_What is being asked_. Return exactly the lines below, starting with the one that has "588 133 134.00" and going on through the one that has "837 492 43.81".

[Items from a dataset]
________________________

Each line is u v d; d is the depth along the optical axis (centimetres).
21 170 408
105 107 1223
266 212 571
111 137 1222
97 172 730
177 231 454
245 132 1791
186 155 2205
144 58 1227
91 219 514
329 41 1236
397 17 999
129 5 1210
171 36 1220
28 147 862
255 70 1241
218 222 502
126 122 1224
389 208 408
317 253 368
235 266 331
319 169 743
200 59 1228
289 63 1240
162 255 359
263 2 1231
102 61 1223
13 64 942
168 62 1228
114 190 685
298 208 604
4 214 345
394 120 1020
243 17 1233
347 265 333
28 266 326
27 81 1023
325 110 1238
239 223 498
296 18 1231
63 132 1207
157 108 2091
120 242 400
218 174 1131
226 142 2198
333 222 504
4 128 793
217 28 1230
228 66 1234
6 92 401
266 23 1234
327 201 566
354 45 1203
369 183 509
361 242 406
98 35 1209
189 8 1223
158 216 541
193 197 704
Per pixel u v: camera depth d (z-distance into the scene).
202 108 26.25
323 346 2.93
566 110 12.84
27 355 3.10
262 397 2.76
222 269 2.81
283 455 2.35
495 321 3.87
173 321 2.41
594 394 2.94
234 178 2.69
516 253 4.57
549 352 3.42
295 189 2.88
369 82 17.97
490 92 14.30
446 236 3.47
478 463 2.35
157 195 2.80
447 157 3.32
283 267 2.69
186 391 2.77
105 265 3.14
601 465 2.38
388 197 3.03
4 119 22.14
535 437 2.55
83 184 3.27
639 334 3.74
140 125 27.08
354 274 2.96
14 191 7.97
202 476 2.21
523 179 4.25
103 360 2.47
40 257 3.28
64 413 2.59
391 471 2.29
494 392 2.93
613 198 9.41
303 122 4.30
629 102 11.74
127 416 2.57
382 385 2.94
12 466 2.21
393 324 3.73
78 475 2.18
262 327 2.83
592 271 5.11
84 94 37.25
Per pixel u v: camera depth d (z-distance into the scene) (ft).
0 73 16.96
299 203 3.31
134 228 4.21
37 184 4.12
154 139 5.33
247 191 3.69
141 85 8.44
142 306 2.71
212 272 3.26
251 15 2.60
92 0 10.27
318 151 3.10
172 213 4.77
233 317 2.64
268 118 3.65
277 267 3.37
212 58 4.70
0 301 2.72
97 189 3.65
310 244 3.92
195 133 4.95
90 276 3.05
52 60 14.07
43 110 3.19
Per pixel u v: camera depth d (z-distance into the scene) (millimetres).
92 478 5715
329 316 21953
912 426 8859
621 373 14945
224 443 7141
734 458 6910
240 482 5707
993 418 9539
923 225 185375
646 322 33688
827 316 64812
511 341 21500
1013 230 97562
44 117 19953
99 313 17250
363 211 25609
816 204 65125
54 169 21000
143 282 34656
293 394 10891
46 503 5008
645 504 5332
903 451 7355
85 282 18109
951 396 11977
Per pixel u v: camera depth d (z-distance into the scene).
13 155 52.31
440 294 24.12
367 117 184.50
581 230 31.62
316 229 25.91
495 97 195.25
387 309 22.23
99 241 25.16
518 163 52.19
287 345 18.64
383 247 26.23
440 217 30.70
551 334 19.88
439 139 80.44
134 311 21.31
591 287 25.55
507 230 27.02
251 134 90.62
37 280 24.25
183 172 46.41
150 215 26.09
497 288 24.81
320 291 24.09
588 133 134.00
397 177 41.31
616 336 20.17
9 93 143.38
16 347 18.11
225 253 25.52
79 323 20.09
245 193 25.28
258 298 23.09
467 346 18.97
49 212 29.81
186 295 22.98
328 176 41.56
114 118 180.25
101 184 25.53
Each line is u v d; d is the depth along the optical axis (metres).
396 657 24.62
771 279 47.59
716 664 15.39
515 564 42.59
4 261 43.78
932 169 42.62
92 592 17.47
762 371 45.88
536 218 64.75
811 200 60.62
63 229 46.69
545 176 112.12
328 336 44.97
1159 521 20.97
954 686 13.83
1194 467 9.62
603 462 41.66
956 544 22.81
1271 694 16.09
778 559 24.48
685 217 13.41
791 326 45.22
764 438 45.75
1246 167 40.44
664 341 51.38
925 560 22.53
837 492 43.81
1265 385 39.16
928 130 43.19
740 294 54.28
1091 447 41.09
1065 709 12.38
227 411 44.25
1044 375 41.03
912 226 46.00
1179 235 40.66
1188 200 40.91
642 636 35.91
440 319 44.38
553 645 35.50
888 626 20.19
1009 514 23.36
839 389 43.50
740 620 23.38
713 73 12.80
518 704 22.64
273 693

________________________

_Task result_.
588 133 134.00
397 177 41.31
616 336 20.17
9 93 143.38
16 347 18.11
225 253 25.52
79 323 20.09
245 193 25.28
258 298 23.09
467 346 18.97
49 212 29.81
186 295 22.98
328 176 41.56
114 118 180.25
101 184 25.53
Each line is u v d; d is the depth along the optical axis (metres).
396 657 24.62
771 279 47.59
716 664 15.39
515 564 42.59
4 261 43.78
932 169 42.62
92 592 17.47
762 371 45.88
536 218 64.75
811 200 60.62
63 229 46.69
545 176 112.12
328 336 44.97
1159 521 20.97
954 686 13.83
1194 467 9.62
603 462 41.66
956 544 22.81
1271 694 16.09
778 559 24.48
685 217 13.41
791 326 45.22
764 438 45.75
1246 167 40.44
664 341 51.38
925 560 22.53
837 492 43.81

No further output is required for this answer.